Recientemente tuve la gran dicha de darle la bienvenida a mi primer hijo y también conocí de primera mano el dolor de parto. Aunque Hollywood nos ha pintado una imagen muy clara de mujeres sudando y gritando histéricamente como si estuvieran poseídas, también había escuchado el otro lado de la historia: el de mujeres que no habían sentido dolor de parto y no habían necesitado medicamento.

Parece ser que sobrevivir el dolor de parto te garantiza una medalla al final. Si usas medicamento, es como correr un maratón usando todos los atajos. Se siente como si hubieras hecho trampa.
Pensé que tal vez, al venir de un linaje de mujeres que no habían sentido ese dolor ni habían usado ningún medicamento, yo también podría tener ese gran don. Después de todo, no me gustaba usar medicamentos para otras cosas y, de cierta forma, también me convencí de que ya había hecho cosas difíciles e incómodas. Así que, ¿qué tan difícil podría ser no usar medicamento para el dolor?
Muy pronto me di cuenta de que era muy difícil. En su momento, casi se sintió imposible. Fue entonces cuando casi le suplicaba a mi marido que me ayudara. Lo que realmente le estaba pidiendo no era ayuda, sino una salida; permiso para abortar la misión.
Aun cuando él me decía que usara la epidural, mi orgullo se negaba. Sentía que fracasaría si decidía tomar la “ruta fácil”.
Y fue ahí donde me di cuenta de algo curioso: el dolor no era el único obstáculo. También estaba luchando contra la idea de que sufrir más me haría merecer más la experiencia. Y peor aún, que mi esposo se sentiría más orgulloso de mí si lograba soportarlo. Ya me lo imaginaba contándoles a sus amigos lo valiente y victoriosa que había sido.
Sé que suena ridículo porque, al final del día, ¿no es más importante tener un bebé saludable y que la madre también esté bien que recibir una estrellita de oro por el dolor que sobrevivió? Entonces, ¿por qué romantizamos el dolor?
Pero, ¿cómo no hacerlo si parece que pensamos así sobre todo?
Sin dolor no cuenta.
En las relaciones admiramos a quien aguanta más. En el trabajo celebramos a quien duerme menos. En el ejercicio repetimos frases como “si no duele, no sirve”. Incluso una madre que sufre por sus hijos suele recibir más reconocimiento que una que encuentra maneras de hacer las cosas más llevaderas.
Me pregunto si la comodidad de nuestra vida cotidiana nos ha impulsado a buscar la fricción.

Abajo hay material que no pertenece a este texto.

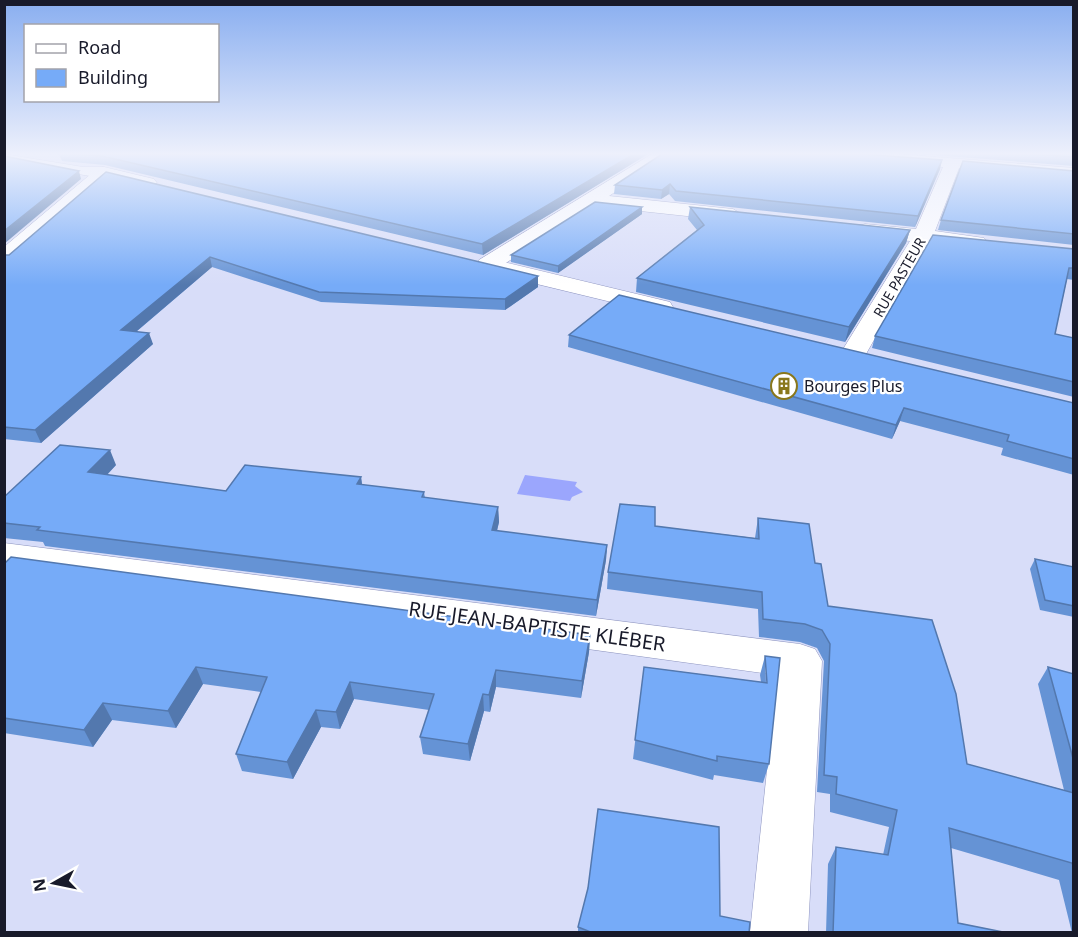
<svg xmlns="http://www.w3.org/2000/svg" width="1078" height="937" font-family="'Noto Sans',sans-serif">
	<rect width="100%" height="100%" fill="#d8ddf9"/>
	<polygon fill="#9ba6fd" points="525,475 577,482 575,486 583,492 572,497 570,501 517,494"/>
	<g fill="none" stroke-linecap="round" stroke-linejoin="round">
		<defs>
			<g id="street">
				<polygon points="652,154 671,154 609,196 733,209 743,215 740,219 733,221 594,206 495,270 479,270 476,265 479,260"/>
				<polygon points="835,154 898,154 1074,168 1074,178 959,168 935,231 984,238 987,242 984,246 977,248 929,243 866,354 862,360 853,362 844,360 840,354 910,241 865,236 858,234 855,230 858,226 865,224 916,229 943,167 843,159"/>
				<polygon points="104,167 112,172 110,176 12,263 4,264 4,247 98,168"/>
				<polygon points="4,543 800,644 815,649 822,661 808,932 750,932 777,675 4,569"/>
			</g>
			<g id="primary">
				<path d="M4,154L83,167H104L154,179L157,183L148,188C101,176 53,171 4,161Z"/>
				<polygon points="495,260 670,302 673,307 670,312 661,314 487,272 484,267 487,262"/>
			</g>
		</defs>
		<use href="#street" stroke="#8e95c0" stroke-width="1"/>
		<use href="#primary" stroke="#8e95c0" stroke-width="1"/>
		<use href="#street" fill="#fff" fill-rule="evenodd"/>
		<use href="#primary" fill="#fff" fill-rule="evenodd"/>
	</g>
	<g fill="#6593d5">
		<polygon points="59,154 648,154 483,255 105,165 62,161"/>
		<polygon points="921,154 1074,154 1074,166"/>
		<polygon points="940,169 915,227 675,201 669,194 661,199 614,194 615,185"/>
		<polygon points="1074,171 1074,245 938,230 941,220"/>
		<polygon points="106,172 538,287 505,310 321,302 212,267 136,332 153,344 41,443 4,439 4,255 9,255"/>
		<polygon points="642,207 642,214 558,273 511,262 511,255"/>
		<polygon points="690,207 910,230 906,243 845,342 636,292 637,278 697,230 688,219"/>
		<polygon points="1074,249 1074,280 1067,279 1055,334 1074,338 1074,397 872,348 875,336"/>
		<polygon points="569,335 1074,403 1074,475 1001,455 1003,448 900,421 892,439 568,347"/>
		<polygon points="116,465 107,475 226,491 361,477 362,485 424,492 425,498 498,507 499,522 497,531 607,545 606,560 596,616 45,546 43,542 4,538 4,497"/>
		<polygon points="758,518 815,563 828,606 967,764 1064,790 1038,684 1048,667 1074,674 1074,933 1072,933 1059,880 951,848 958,923 1008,933 826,933 828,864 836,847 883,855 889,827 830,812 830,794 817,792 824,661 817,648 800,642 759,637 758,609 607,589 608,572 655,526 755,538"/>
		<polygon points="1035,559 1074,567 1074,617 1040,610 1030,569"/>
		<polygon points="4,564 590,635 589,652 581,698 496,687 490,712 484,711 470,761 423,754 420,737 429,710 354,699 340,729 321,727 293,779 242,771 236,754 261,692 203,684 176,728 112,720 93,747 4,733"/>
		<polygon points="765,656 769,764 763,783 714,775 713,780 633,759 644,667 761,682 760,675"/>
		<polygon points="720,916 749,933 578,933 578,927"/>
	</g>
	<g fill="#5378ae">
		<polygon points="634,154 648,154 483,255 482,244"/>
		<polygon points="942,160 940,169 915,227 918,216"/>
		<polygon points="79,171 81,179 4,244 4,231"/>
		<polygon points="670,184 669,194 661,199 662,190"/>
		<polygon points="642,207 642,214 558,273 558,266"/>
		<polygon points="910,230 906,243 845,342 849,327"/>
		<polygon points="210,257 212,267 125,341 121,330"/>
		<polygon points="538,276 538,287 505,310 505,299"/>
		<polygon points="149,333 153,344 41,443 35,430"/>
		<polygon points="904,408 900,421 892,439 896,425"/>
		<polygon points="110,450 116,465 95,487 88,472"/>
		<polygon points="361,477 363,492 357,484"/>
		<polygon points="498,507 499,522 493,546 492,530"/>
		<polygon points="607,545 606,560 596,616 597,600"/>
		<polygon points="590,635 589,652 581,698 582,681"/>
		<polygon points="196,667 203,684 176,728 168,711"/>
		<polygon points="496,670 496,687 490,712 489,695"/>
		<polygon points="350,682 354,699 340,729 336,712"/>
		<polygon points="483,694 484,711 470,761 468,744"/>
		<polygon points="103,703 112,720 93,747 84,730"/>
		<polygon points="316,710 321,727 293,779 287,762"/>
	</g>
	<g fill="#76abf8" stroke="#5378ae" stroke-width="1.5">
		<polygon points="75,154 634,154 482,244 102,156"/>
		<polygon points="662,154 861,154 942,160 918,216 676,191 670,184 662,190 615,185"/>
		<polygon points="1032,154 1074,154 1074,157"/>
		<polygon points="4,156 79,171 4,231"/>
		<polygon points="963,161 1074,171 1074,234 941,220"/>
		<polygon points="106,172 538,276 505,299 319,292 210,257 121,330 149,333 35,430 4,427 4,255 9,255"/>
		<polygon points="595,202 642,207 558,266 511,255"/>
		<polygon points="690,207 910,230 849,327 637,278 704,225"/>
		<polygon points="933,235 1074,249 1074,268 1069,268 1055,334 1074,338 1074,382 875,336"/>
		<polygon points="619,295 1074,403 1074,459 1007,441 1009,435 904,408 896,425 569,335"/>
		<polygon points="60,445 110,450 88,472 226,491 245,465 361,477 357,484 424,492 422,497 498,507 492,530 607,545 597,600 37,530 40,527 4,523 4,497"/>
		<polygon points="620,504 655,507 655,526 759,539 758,518 809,524 815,563 821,564 828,606 932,620 956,694 967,764 1074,793 1074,868 1072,863 949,828 958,923 1008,933 833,933 836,847 888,855 897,810 836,794 837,777 824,775 830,644 822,630 805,624 763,619 762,592 608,572"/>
		<polygon points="11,557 590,635 582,681 496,670 489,695 483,694 468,744 420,737 434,694 350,682 336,712 316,710 287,762 236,754 267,677 196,667 168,711 103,703 84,730 4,718 4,564"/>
		<polygon points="1035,559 1074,567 1074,606 1045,600"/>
		<polygon points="765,656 780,658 769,764 717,756 717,761 635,740 644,667 767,683"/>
		<polygon points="1048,667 1074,674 1074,762"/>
		<polygon points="598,809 719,827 720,916 750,922 749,933 593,933 578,927 588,888"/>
	</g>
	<linearGradient id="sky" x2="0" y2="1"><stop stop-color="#89aef0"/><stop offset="0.54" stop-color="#edf0fc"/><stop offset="1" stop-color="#edf0fc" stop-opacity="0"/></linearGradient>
	<rect width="1078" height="285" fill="url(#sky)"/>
	<defs>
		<symbol id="building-ring" viewBox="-11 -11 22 22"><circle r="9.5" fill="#fff" stroke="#89771b" stroke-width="1.5"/><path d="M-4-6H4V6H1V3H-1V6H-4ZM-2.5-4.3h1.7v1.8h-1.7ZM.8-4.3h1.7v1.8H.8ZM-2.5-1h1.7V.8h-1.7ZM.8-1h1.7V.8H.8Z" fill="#89771b"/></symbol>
	</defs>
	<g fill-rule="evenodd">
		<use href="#building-ring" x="769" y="371" width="30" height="30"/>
	</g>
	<g text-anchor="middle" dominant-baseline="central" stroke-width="4.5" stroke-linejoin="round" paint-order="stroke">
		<g font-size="14" fill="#181a2a" stroke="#fff">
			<text transform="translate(899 277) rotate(-60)">RUE PASTEUR</text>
		</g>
		<g font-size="16" fill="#181a2a" stroke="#fff" text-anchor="start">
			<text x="804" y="386">Bourges Plus</text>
		</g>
		<g font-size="20" fill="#181a2a" stroke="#fff">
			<text transform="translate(537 626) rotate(8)">RUE JEAN-BAPTISTE KLÉBER</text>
		</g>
	</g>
	<rect width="1078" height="937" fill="none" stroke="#181a2a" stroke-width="12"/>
	<rect x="24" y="24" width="195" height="78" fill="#ffffff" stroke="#a3a3aa" stroke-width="1.5"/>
	<rect x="36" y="44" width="30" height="9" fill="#ffffff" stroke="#a3a3aa" stroke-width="1.5"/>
	<text x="78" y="54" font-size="18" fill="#181a2a">Road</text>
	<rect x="36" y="69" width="30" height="18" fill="#76abf8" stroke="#a3a3aa" stroke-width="1.5"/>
	<text x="78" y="84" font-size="18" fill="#181a2a">Building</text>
	<g transform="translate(54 883) rotate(261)" stroke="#ffffff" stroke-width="4.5" paint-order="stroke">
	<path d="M0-4.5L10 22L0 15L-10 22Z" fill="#181a2a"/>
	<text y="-9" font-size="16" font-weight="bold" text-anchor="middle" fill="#181a2a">N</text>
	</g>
</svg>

Ya no estamos cazando mamuts ni tratando de averiguar cuáles plantas son comestibles y cuáles podrían matarnos. Sin embargo, seguimos sintiendo una extraña necesidad de demostrarnos a nosotros mismos que podemos soportar algo difícil.
Quizá por eso admiramos tanto los maratones.
La leyenda cuenta que un mensajero griego recorrió una enorme distancia para anunciar una victoria militar antes de desplomarse. Durante mucho tiempo, completar un maratón fue considerado una de las pruebas físicas más exigentes que una persona podía realizar. Pero una vez que los seres humanos demostraron que podían correr 42 kilómetros, eso dejó de ser suficiente. Entonces llegaron los ultramaratones. Carreras de 80, 160 o incluso cientos de kilómetros. Personas que cruzan desiertos, cordilleras o países enteros a pie.
A veces me pregunto si la meta nunca fue correr cierta distancia, sino encontrar una nueva manera de sufrir.
Tal vez por eso las cosas que nos llegan con facilidad nos generan sospecha. Pareciera que una parte de nosotros cree que el esfuerzo y el dolor son la misma cosa, cuando en realidad no lo son. Que algo requiera esfuerzo no significa que tenga que ser miserable. Y que algo duela no necesariamente lo hace más valioso.
En mi caso, llegué a pensar que eliminar el dolor de una experiencia tan asociada con el sufrimiento sería una especie de fracaso. Como si una madre que decide aliviar el dolor estuviera eligiendo la comodidad por encima del sacrificio. Pero cuando finalmente dejé de preocuparme por esa medalla imaginaria y tomé la decisión que yo quería tomar, pude disfrutar la llegada de mi hijo. Sin dolor, sí. Pero con mucha más claridad y con un tipo distinto de fortaleza.
Tal vez el problema no es el dolor en sí, sino lo que creemos que dice de nosotros. Tal vez no nos aferramos al sufrimiento porque sea útil, sino porque lo hemos convertido en una prueba de carácter, una medida de mérito o una fuente de orgullo.
Y quizá por eso seguimos persiguiendo medallas que nadie nos pidió ganar.
¿Cuál es el mérito del sufrimiento? ¿Y por qué sentimos que quitarle dolor a una experiencia también le quita valor?